Abercrombie explores a set of themes familiar from his earlier works; the difficulty of changing one's character, the hollowness of violence and revenge, the banality of evil. However, he continually manages to find new twists on these themes, making his novels feel fresh. Abercrombie is, to my mind, an essential fantasy author, and each book just gets better.
The story follows Shy South and her stepfather Lamb, who return to their farm in the frontier Near Country to find their farm burned and Shy's siblings kidnapped. They set off in pursuit, towards the Far Country, in the middle of a gold rush. Shy has a dark past, a former bandit who has tried to put this behind her. Lamb, she begins to suspect, has an even darker past, and in the course of the chase he begins to cast aside the slow, passive farmer he has become and return to the bloody killer he used to be.
The other main character is Temple, a lawyer for the infamous mercenary company of Nicomo Cosca. Sickened by the bloodshed he has seen, Temple runs away seeking a second chance, and ends up accompanying Shy and Lamb into the Far Country. But this being a Joe Abercrombie novel, redemption will not be an easy thing to find.
Abercrombie's writing is compulsively readable. He makes use of many of the tropes of the western, with showdowns and dark pasts and marauding "ghosts" who take ears as trophies. However, Abercrombie avoids fetishizing the violence he depicts. One might find oneself cheering the protagonists on as they deal out vengeance to some particularly sordid villain, but in the end this will always be something regretted, or at best accepted as necessary but without glory or satisfaction. This makes for somewhat dark reading, but it's a worthwhile antidote to the parade of movies and novels that depict brutal violence as a solution to one's problems.

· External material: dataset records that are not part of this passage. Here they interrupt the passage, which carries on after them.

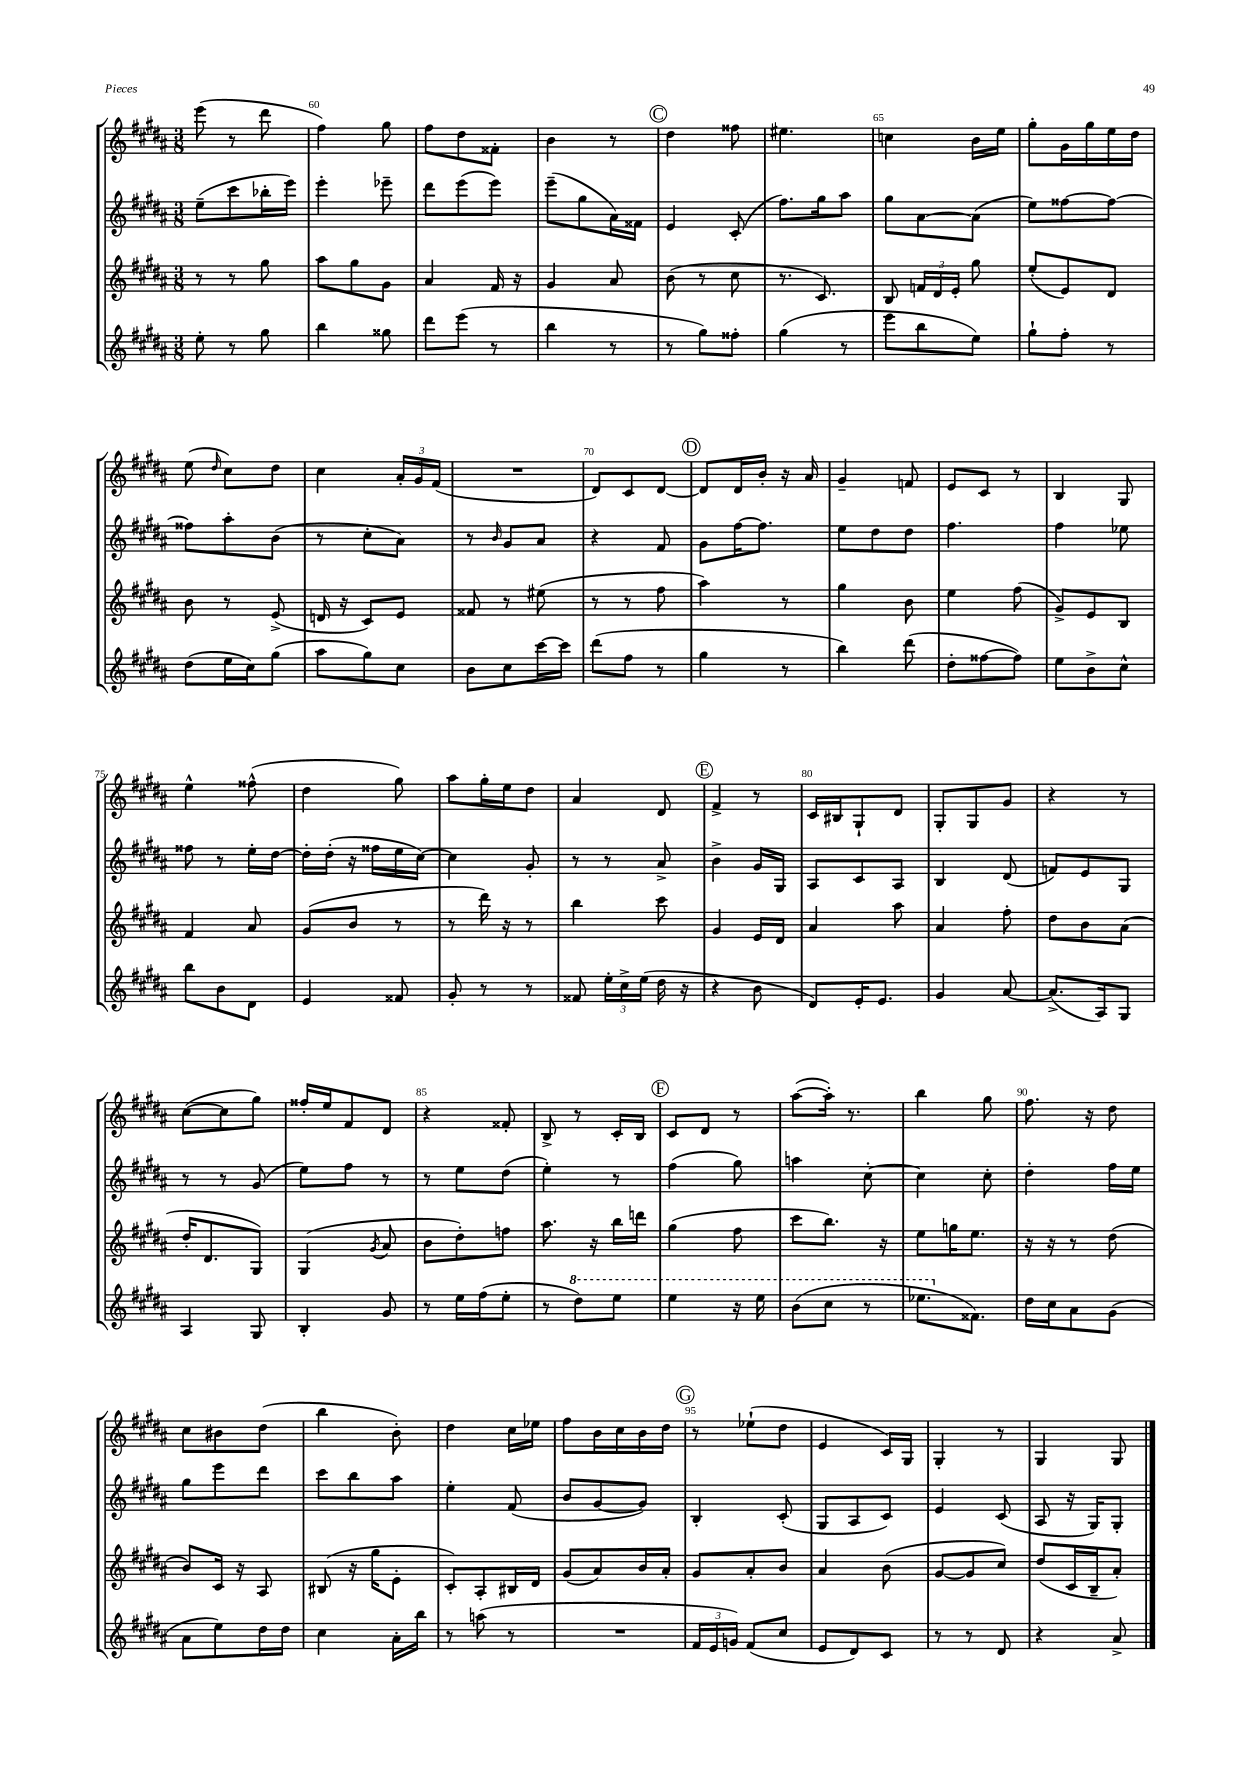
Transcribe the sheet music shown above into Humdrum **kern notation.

**kern	**kern	**kern	**kern
*part4	*part3	*part2	*part1
*staff4	*staff3	*staff2	*staff1
*clefG2	*clefG2	*clefG2	*clefG2
*k[f#c#g#d#a#]	*k[f#c#g#d#a#]	*k[f#c#g#d#a#]	*k[f#c#g#d#a#]
*M3/8	*M3/8	*M3/8	*M3/8
=59	=59	=59	=59
8ee'\	8r	(8ee~\L	(8eee\
8r	8r	8ccc#\	8r
8gg#\	8gg#\	16bb-X'\L	8ddd#\
.	.	16eee\JJ)	.
=60	=60	=60	=60
4bb\	8aa#\L	4eee'\	4ff#\)
.	8gg#\	.	.
8gg##X\	8g#\J	8eee-X~\	8gg#\
=61	=61	=61	=61
8ddd#\L	4a#/	8ddd#\L	8ff#\L
(8eee\J	.	(8eee\	8dd#\
8r	16f#/	8eee\J)	8f##X'\J
.	16r	.	.
=62	=62	=62	=62
4bb\	4g#/	(8eee~\L	4b\
.	.	8gg#\	.
8r	8a#/	16a#\L)	8r
.	.	16f##X\JJ	.
!!LO:REH:place=s1:t=C
=63	=63	=63	=63
8r	(8b\	4e/	4dd#\
8gg#\L)	8r	.	.
8ff##X'\J	8cc#\	(8c#'/	8ff##X\
=64	=64	=64	=64
(4gg#\	8.r	8.ff#\L)	4.ee#X\
.	8.c#/)	16gg#\k	.
8r	.	8aa#\J	.
=65	=65	=65	=65
8eee\L	8B/	8gg#\L	4ccn\
8bb\	24fn/LL	[8a#\	.
.	24d#/	.	.
.	24e'/JJ	.	.
8ee\J)	8gg#\	(8a#\J]	16b\LL
.	.	.	16ee\JJ
=66	=66	=66	=66
8gg#`\L	(8ee'/L	8ee\L)	8gg#'\L
8ff#'\J	8e/)	[8ff##X\	16g#\L
.	.	.	16gg#\
8r	8d#/J	8ff##\J_	16ee\
.	.	.	16dd#\JJ
!!LO:LB:g=z
=67	=67	=67	=67
(8dd#\L	8b\	8ff##X\L]	(8ee\
.	.	.	16qqdd#/
16ee\L	8r	8aa#'\	8cc#\L)
16cc#\J)	.	.	.
(8gg#\J	(8e^/	(8b\J	8dd#\J
=68	=68	=68	=68
8aa#\L	16dn/	8r	4cc#\
.	16r	.	.
8gg#\)	8c#/L)	8cc#'\L	.
8cc#\J	8e/J	8a#\J)	24a#'/LL
.	.	.	24g#/
.	.	.	(24f#/JJ
=69	=69	=69	=69
8b\L	8f##X/	8r	4.r
.	.	16qqb/	.
8cc#\	8r	8g#/L	.
[16ccc#\L	(8ee#X\	8a#/J	.
16ccc#\JJ]	.	.	.
=70	=70	=70	=70
(8ddd#\L	8r	4r	8d#/L)
8ff#\J	8r	.	8c#/
8r	8ff#\	8f#/	[8d#/J
!!LO:REH:place=s1:t=D
=71	=71	=71	=71
4gg#\	4aa#\)	8g#\L	8d#/L]
.	.	[16ff#\K	16d#/L
.	.	8.ff#\J]	16b'/JJ
8r	8r	.	16r
.	.	.	16a#/
=72	=72	=72	=72
4bb\)	4gg#\	8ee\L	4g#~/
.	.	8dd#\	.
(8ddd#\	8b\	8dd#\J	8fn/
=73	=73	=73	=73
8dd#'\L	4ee\	4.ff#\	8e/L
[8ff##X\	.	.	8c#/J
8ff##\J])	(8ff#\	.	8r
=74	=74	=74	=74
8ee\L	8g#^/L)	4ff#\	4B/
8b^\	8e/	.	.
8cc#^^\J	8B/J	8ee-X\	8G#/
!!LO:LB:g=z
=75	=75	=75	=75
8bb\L	4f#/	8ff##X\	4ee^^\
8b\	.	8r	.
8d#\J	8a#/	16ee'\LL	(8ff##X^^\
.	.	[16dd#\JJ	.
=76	=76	=76	=76
4e/	(8g#/L	16dd#'\LL]	4dd#\
.	.	(16dd#'\JJ	.
.	8b/J	16r	.
.	.	16ff##X\LL	.
8f##X/	8r	16ee\	8gg#\)
.	.	[16cc#\JJ)	.
=77	=77	=77	=77
8g#'/	8r	4cc#\]	8aa#\L
8r	16ddd#\)	.	16gg#'\L
.	16r	.	16ee\J
8r	8r	8g#'/	8dd#\J
=78	=78	=78	=78
8f##X/	4bb\	8r	4a#/
24ee'\LL	.	8r	.
24cc#^\	.	.	.
(24ee\JJ	.	.	.
16dd#\	8ccc#\	8a#^/	8d#/
16r	.	.	.
!!LO:REH:place=s1:t=E
=79	=79	=79	=79
4r	4g#/	4b^\	4f#^/
8b\	16e/LL	16g#/LL	8r
.	16d#/JJ	16G#/JJ	.
=80	=80	=80	=80
8d#/L)	4a#/	8A#/L	16c#/LL
.	.	.	16B#X/J
16e'/K	.	8c#/	8G#`/
8.e/J	.	.	.
.	8aa#\	8A#/J	8d#/J
=81	=81	=81	=81
4g#/	4a#/	4B/	8G#'/L
.	.	.	8G#/
[8a#/	8ff#'\	(8d#/	8g#/J
=82	=82	=82	=82
(8.a#^/L]	8dd#\L	8fn/L)	4r
.	8b\	8e/	.
16A#/k)	.	.	.
8G#/J	(8a#\J	8G#/J	8r
!!LO:LB:g=z
=83	=83	=83	=83
4A#/	16dd#'/KL	8r	([8cc#\L
.	8.d#/	.	.
.	.	8r	8cc#\]
8G#/	8G#/J)	(8g#/	8gg#\J)
=84	=84	=84	=84
4B'/	(4G#/	8ee\L)	16ff##X'/LL
.	.	.	16ee/J
.	.	8ff#\J	8f#/
.	8qg#/	.	.
8g#/	8a#/	8r	8d#/J
=85	=85	=85	=85
8r	8b\L	8r	4r
16ee\LL	8dd#'\)	8ee\L	.
(16ff#\J	.	.	.
8ee'\J	8ffn\J	(8dd#\J	8f##X'/
=86	=86	=86	=86
8r	8.aa#\	4ee'\)	8B^/
*8va	*	*	*
8ddd#\L)	.	.	8r
.	16r	.	.
8eee\J	16bb\LL	8r	16c#'/LL
.	16dddn\JJ	.	16B/JJ
!!LO:REH:place=s1:t=F
=87	=87	=87	=87
4eee\	(4gg#\	(4ff#\	8c#/L
.	.	.	8d#/J
16r	8ff#\	8gg#\)	8r
16eee\	.	.	.
=88	=88	=88	=88
(8bb\L	8ccc#\L	4aan\	([8aa#\L
8ccc#\J	8.bb\J)	.	16aa#'\Jk])
.	.	.	8.r
8r	.	[8cc#'\	.
.	16r	.	.
=89	=89	=89	=89
8.eee-X\L	8ee\L	4cc#\]	4bb\
.	16ggn\K	.	.
*X8va	*	*	*
8.f##X\J)	8.ee\J	.	.
.	.	8cc#'\	8gg#\
=90	=90	=90	=90
16dd#\LL	16r	4dd#'\	8.ff#\
16cc#\J	16r	.	.
8a#\	8r	.	.
.	.	.	16r
(8g#\J	(8dd#\	16ff#\LL	8dd#\
.	.	16ee\JJ	.
!!LO:LB:g=z
=91	=91	=91	=91
8a#\L	8b/L)	8gg#\L	8cc#\L
8ee\)	16c#/Jk	8eee\	8b#X\
.	16r	.	.
16dd#\L	8A#/	8ddd#\J	(8dd#\J
16dd#\JJ	.	.	.
=92	=92	=92	=92
4cc#\	(8B#X/	8ccc#\L	4bb\
.	16r	8bb\	.
.	16gg#\KL	.	.
16a#'\LL	8e'\J	8aa#\J	8b'\)
16bb\JJ	.	.	.
=93	=93	=93	=93
8r	8c#'/L)	4ee'\	4dd#\
(8aan\	8A#'/	.	.
8r	16B#X/L	(8f#/	16cc#\LL
.	16d#/JJ	.	16ee-X\JJ
=94	=94	=94	=94
4.r	(8g#/L	8b/L	8ff#\L
.	8a#/)	[8g#/	16b\L
.	.	.	16cc#\
.	16b/L	8g#/J])	16b\
.	16a#'/JJ	.	16dd#\JJ
!!LO:REH:place=s1:t=G
=95	=95	=95	=95
24f#/LL	8g#/L	4B'/	8r
24e/	.	.	.
24gn/JJ)	.	.	.
(8f#/L	8a#'/	.	(8ee-X`\L
8cc#/J	8b/J	(8c#'/	8dd#\J
=96	=96	=96	=96
8e/L	4a#/	8G#/L	4e/
8d#/)	.	8A#/	.
8c#/J	(8b\	8c#/J)	16c#/LL)
.	.	.	16G#/JJ
=97	=97	=97	=97
8r	[8g#/L	4e/	4G#'/
8r	8g#/]	.	.
8d#/	8cc#/J)	(8c#/	8r
=98	=98	=98	=98
4r	(8dd#/L	8A#/	4G#/
.	16c#/L	16r	.
.	16B~/J	16G#/KL)	.
8a#^/	8a#'/J)	8G#'/J	8G#/
==	==	==	==
*-	*-	*-	*-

Red Country is an excellent new fantasy novel. It is one of Abercrombie's best yet, and shows his increasing command over his themes and writing. This is no Tolkien, it is much more brutal and focuses on the losers and scum instead of the leaders and nobles. I don't think we need to choose one over the other, but I think that Abercrombie provides an important counterbalance to so called "epic" fantasy, as well as being an excellent read in its own right.